+++ Material shown +++
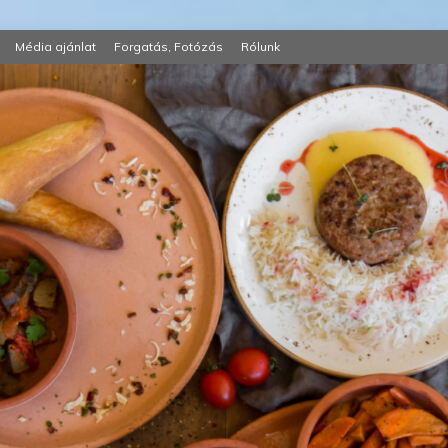
Média ajánlat
Forgatás, Fotózás
Rólunk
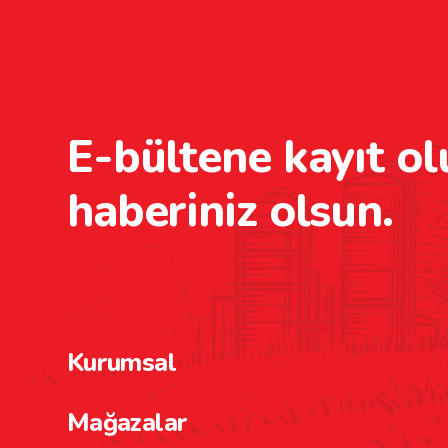
E-bültene kayıt ol
haberiniz olsun.
Kurumsal
Mağazalar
+++
## Assignment
Reproduce every line of text in the records above verbatim, omitting the pictures.

## Answer for this exercise
Média ajánlat
Forgatás, Fotózás
Rólunk
E-bültene kayıt ol
haberiniz olsun.
Kurumsal
Mağazalar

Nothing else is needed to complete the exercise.